NEW YORK (NewsNation) — New York City is preparing to open humanitarian relief centers to assure the asylum seekers arriving from Texas and other border states have access to all the available resources, officials said.
The sites will offer medical care, food, shelter and job services, and help migrants connect with family and friends. The first relief center will be opening in Orchard Beach in the coming weeks and another at an undetermined location, according to the mayor’s office.
“While other leaders have abdicated their moral duty to support arriving asylum seekers, New York City refuses to do so,” said NYC Mayor Eric Adams. “This is not an everyday homelessness crisis, but a humanitarian crisis that requires a different approach.”
Officials will try to have the buses bypass Port Authority and go directly to the relief centers. The migrants who are unable to find immediate housing will be able to stay at the centers for about one to four days, officials said.
“These are reminiscent of the tent cities we see in war-torn countries, where the conditions mirror the Third World,” New York Assemblywoman Catalina Cruz (D-Queens) told Gothamist.
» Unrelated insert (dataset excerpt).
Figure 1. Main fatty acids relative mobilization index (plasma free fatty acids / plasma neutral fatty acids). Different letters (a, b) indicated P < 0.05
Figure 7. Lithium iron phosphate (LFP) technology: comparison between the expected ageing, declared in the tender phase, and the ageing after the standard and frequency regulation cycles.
Cruz is a former “Dreamer” who was previously undocumented. “We are one of the richest cities, in one of the richest states, in one of the richest countries. This plan is completely unacceptable and raises too many concerns about the physical wellbeing of asylum seekers.”
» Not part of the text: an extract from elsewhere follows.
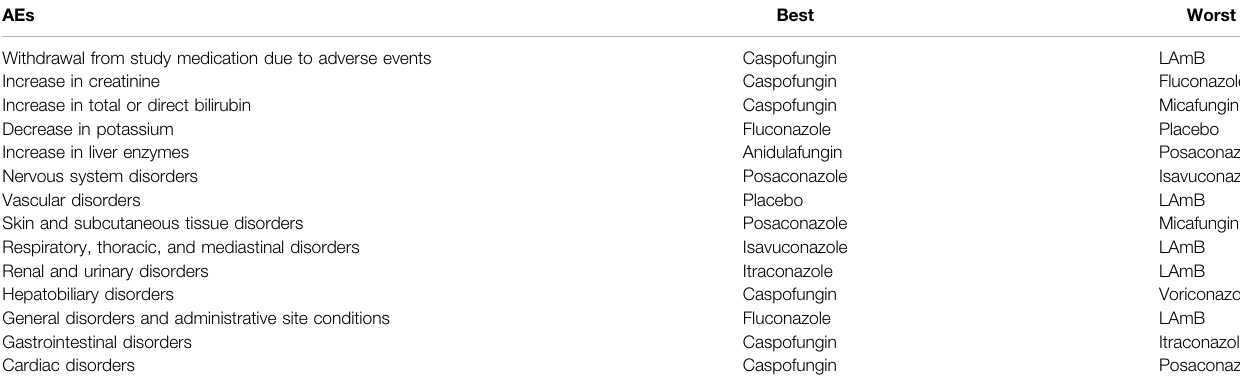
Table S2.32 . Among the SUCRA rankings, caspofungin was the best and itraconazole was the worst Table 2 .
So far, about 13,000 asylum seekers have arrived in New York City since April. Texas Gov. Greg Abbott has taken credit for busing 2,500 migrants to the city from the southern border. About 10,000 of them have been sheltered by the city at a cost that breaks down to around $1.6 million per day.
The commissioner of the Mayor’s Office of Immigrant Affairs, Manuel Castro, said Wednesday the city has opened around 25 new shelter locations to accommodate the new arrivals. He said, on average, about two-thirds of the migrants who have been arriving in the city have chosen to stay.
The border in EL Paso, Texas sees more than 1,500 migrants at day crossing into the U.S. from Mexico.
The sudden unannounced arrival of migrants to the mission has been a “budget buster” at El Paso Rescue Mission. Blake Borrow, the organization’s CEO, said their food supply is critically low. He needs help, but he’s determined to keep the mission open and operating.
“The rescue mission over a period of a week had as many as 500 migrants from Venezuela,” Borrow said. “It’s like you’re preparing a dinner for 120 people and all of a sudden with 30 minutes’ notice you have 300 guests.”
Borrow says buses leave El Paso almost daily headed to places like New York City, and he says no one is being forced to go.
“About 20 percent are saying they want to go to New York City,” he said. “At least to my knowledge there has not been anyone going to New York City that did not want to be there.”
Borrow says the migrants want to go to cities like Atlanta, Chicago, Washington, D.C., Dallas and Los Angeles — cities where they believe they can find jobs and reconnect with family members.
“We’re going to help them, and God bless every one of you that does,” he said.
Borrow says some of the migrants have indicated they want to go to Florida and he’s advised them that’s probably not a good idea because their stay could be a very short one, as Florida Gov. Ron DeSantis is putting migrants on planes and sending them to the Northeast.
NewsNation affiliate WPIX contributed to this report.